▸ Prompt
Pull out every line in the listing that contains the string "Gold". Case matters, so count only matches with identical capitalization.

▸ Dataset entries

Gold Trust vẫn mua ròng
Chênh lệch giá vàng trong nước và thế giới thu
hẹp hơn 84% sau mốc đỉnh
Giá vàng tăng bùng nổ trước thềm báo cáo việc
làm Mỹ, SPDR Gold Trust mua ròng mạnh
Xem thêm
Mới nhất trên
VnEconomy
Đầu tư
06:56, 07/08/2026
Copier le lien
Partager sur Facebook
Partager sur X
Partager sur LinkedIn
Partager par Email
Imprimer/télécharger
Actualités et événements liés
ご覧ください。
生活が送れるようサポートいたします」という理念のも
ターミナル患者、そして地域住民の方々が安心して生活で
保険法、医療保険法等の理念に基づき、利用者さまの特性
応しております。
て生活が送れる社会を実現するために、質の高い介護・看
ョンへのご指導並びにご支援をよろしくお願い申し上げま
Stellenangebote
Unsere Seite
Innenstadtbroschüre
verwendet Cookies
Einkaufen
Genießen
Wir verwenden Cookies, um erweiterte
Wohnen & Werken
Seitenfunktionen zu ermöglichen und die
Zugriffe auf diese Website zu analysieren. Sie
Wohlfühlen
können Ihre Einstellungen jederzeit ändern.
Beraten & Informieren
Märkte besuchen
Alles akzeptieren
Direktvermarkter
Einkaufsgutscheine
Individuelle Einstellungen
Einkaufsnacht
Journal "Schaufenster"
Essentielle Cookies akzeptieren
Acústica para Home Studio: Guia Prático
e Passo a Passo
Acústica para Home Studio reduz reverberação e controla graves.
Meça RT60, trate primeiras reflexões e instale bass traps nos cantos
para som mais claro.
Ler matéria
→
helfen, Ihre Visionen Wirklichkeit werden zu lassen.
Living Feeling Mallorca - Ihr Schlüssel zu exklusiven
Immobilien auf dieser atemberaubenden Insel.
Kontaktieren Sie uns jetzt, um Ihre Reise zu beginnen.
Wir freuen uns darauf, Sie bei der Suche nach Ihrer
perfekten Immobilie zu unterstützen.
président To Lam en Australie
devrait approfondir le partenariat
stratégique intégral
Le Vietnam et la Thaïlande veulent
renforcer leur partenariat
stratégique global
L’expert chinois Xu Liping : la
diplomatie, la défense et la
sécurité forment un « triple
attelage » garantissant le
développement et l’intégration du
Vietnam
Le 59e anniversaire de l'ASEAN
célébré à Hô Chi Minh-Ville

▸ Result below
Gold Trust vẫn mua ròng
làm Mỹ, SPDR Gold Trust mua ròng mạnh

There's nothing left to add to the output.